Stored data entries:

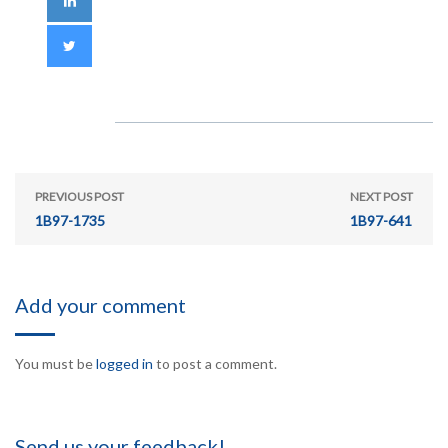
PREVIOUS POST
NEXT POST
1B97-1735
1B97-641
Add your comment
You must be
logged in
to post a comment.
Send us your feedback!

• _AIM OF THE EXERCISE_:
All of the data must be given again exactly, without the pictures.

• _SOLUTION FOR THIS TASK_:
PREVIOUS POST
NEXT POST
1B97-1735
1B97-641
Add your comment
You must be
logged in
to post a comment.
Send us your feedback!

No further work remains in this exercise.